Stored records:
····················
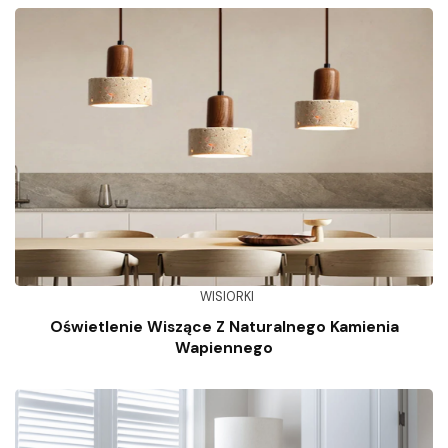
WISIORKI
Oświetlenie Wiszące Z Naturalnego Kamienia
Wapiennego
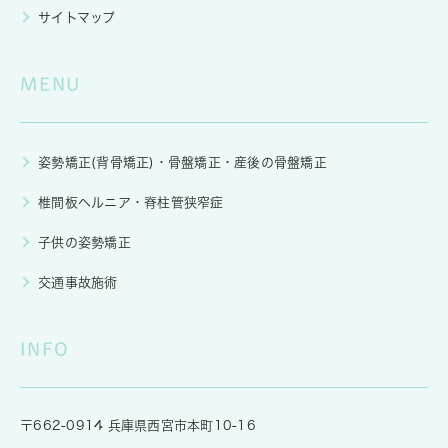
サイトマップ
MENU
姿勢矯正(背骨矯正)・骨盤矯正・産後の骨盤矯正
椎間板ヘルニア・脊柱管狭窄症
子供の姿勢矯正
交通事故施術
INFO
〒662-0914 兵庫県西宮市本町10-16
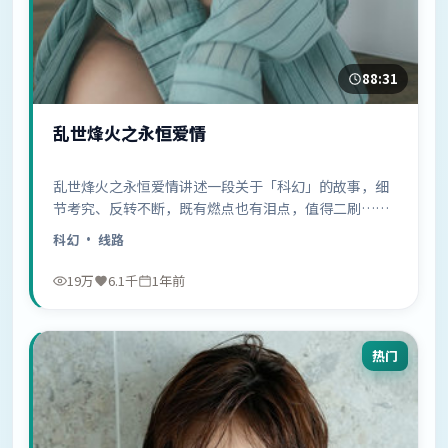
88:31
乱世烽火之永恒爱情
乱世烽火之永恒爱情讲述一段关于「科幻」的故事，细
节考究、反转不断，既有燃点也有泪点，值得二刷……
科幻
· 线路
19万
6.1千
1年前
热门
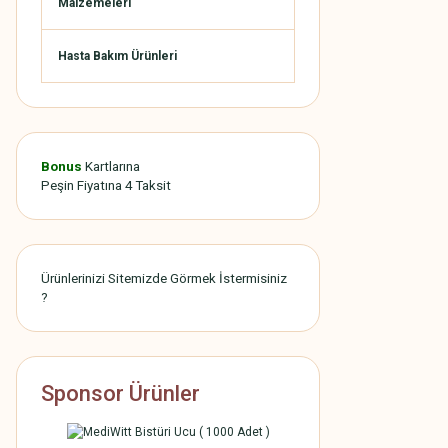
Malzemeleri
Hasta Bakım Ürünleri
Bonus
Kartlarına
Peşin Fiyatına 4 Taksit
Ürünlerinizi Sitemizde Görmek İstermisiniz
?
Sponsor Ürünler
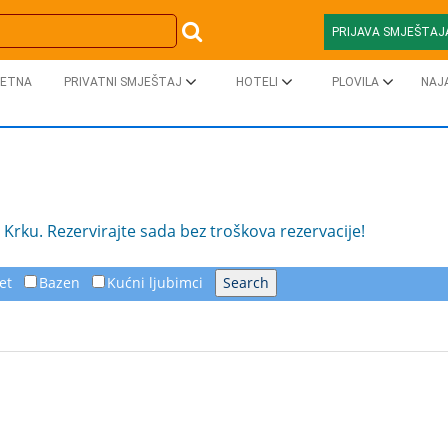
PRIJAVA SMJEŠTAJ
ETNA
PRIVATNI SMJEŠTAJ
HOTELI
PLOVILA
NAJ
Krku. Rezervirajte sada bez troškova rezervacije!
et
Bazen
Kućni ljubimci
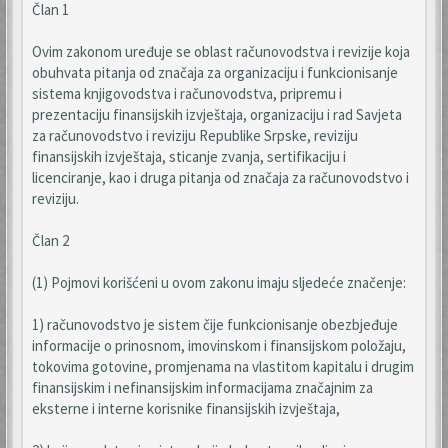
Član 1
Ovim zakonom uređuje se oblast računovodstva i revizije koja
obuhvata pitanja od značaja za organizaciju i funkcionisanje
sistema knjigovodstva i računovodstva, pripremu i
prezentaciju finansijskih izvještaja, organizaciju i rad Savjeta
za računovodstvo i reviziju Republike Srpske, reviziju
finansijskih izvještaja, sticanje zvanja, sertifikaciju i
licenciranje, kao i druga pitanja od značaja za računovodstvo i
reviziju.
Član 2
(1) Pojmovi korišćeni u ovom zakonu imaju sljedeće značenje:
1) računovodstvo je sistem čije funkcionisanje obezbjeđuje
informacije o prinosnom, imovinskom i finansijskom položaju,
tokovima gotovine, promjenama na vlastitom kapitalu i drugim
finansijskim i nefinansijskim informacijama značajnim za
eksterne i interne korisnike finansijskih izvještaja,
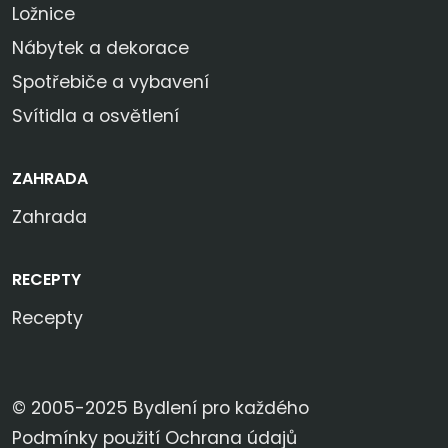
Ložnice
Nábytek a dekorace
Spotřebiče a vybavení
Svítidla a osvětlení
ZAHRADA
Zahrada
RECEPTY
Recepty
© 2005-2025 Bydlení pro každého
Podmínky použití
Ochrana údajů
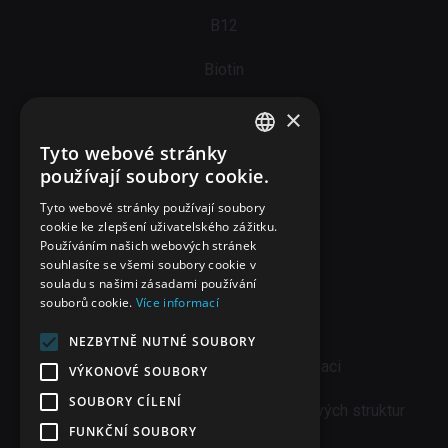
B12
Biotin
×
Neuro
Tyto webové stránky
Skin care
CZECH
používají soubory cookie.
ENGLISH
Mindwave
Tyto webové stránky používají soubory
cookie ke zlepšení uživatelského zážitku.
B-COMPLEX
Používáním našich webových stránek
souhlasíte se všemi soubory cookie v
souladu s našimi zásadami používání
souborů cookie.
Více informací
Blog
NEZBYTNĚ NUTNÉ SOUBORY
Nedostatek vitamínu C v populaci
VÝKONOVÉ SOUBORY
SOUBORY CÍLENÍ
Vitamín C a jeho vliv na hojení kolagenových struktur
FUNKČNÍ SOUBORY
····················
▶ **PROBLEM**
The records must appear again word for word, though none of their pictures should.

▶ **RESPONSE TO THE EXERCISE**
WISIORKI
Oświetlenie Wiszące Z Naturalnego Kamienia
Wapiennego
サイトマップ
MENU
姿勢矯正(背骨矯正)・骨盤矯正・産後の骨盤矯正
椎間板ヘルニア・脊柱管狭窄症
子供の姿勢矯正
交通事故施術
INFO
〒662-0914 兵庫県西宮市本町10-16
88:31
乱世烽火之永恒爱情
乱世烽火之永恒爱情讲述一段关于「科幻」的故事，细
节考究、反转不断，既有燃点也有泪点，值得二刷……
科幻
· 线路
19万
6.1千
1年前
热门
Malzemeleri
Hasta Bakım Ürünleri
Bonus
Kartlarına
Peşin Fiyatına 4 Taksit
Ürünlerinizi Sitemizde Görmek İstermisiniz
?
Sponsor Ürünler
PRIJAVA SMJEŠTAJ
ETNA
PRIVATNI SMJEŠTAJ
HOTELI
PLOVILA
NAJ
Krku. Rezervirajte sada bez troškova rezervacije!
et
Bazen
Kućni ljubimci
Član 1
Ovim zakonom uređuje se oblast računovodstva i revizije koja
obuhvata pitanja od značaja za organizaciju i funkcionisanje
sistema knjigovodstva i računovodstva, pripremu i
prezentaciju finansijskih izvještaja, organizaciju i rad Savjeta
za računovodstvo i reviziju Republike Srpske, reviziju
finansijskih izvještaja, sticanje zvanja, sertifikaciju i
licenciranje, kao i druga pitanja od značaja za računovodstvo i
reviziju.
Član 2
(1) Pojmovi korišćeni u ovom zakonu imaju sljedeće značenje:
1) računovodstvo je sistem čije funkcionisanje obezbjeđuje
informacije o prinosnom, imovinskom i finansijskom položaju,
tokovima gotovine, promjenama na vlastitom kapitalu i drugim
finansijskim i nefinansijskim informacijama značajnim za
eksterne i interne korisnike finansijskih izvještaja,
Ložnice
Nábytek a dekorace
Spotřebiče a vybavení
Svítidla a osvětlení
ZAHRADA
Zahrada
RECEPTY
Recepty
© 2005-2025 Bydlení pro každého
Podmínky použití
Ochrana údajů
B12
Biotin
×
Neuro
Tyto webové stránky
Skin care
CZECH
používají soubory cookie.
ENGLISH
Mindwave
Tyto webové stránky používají soubory
cookie ke zlepšení uživatelského zážitku.
B-COMPLEX
Používáním našich webových stránek
souhlasíte se všemi soubory cookie v
souladu s našimi zásadami používání
souborů cookie.
Více informací
Blog
NEZBYTNĚ NUTNÉ SOUBORY
Nedostatek vitamínu C v populaci
VÝKONOVÉ SOUBORY
SOUBORY CÍLENÍ
Vitamín C a jeho vliv na hojení kolagenových struktur
FUNKČNÍ SOUBORY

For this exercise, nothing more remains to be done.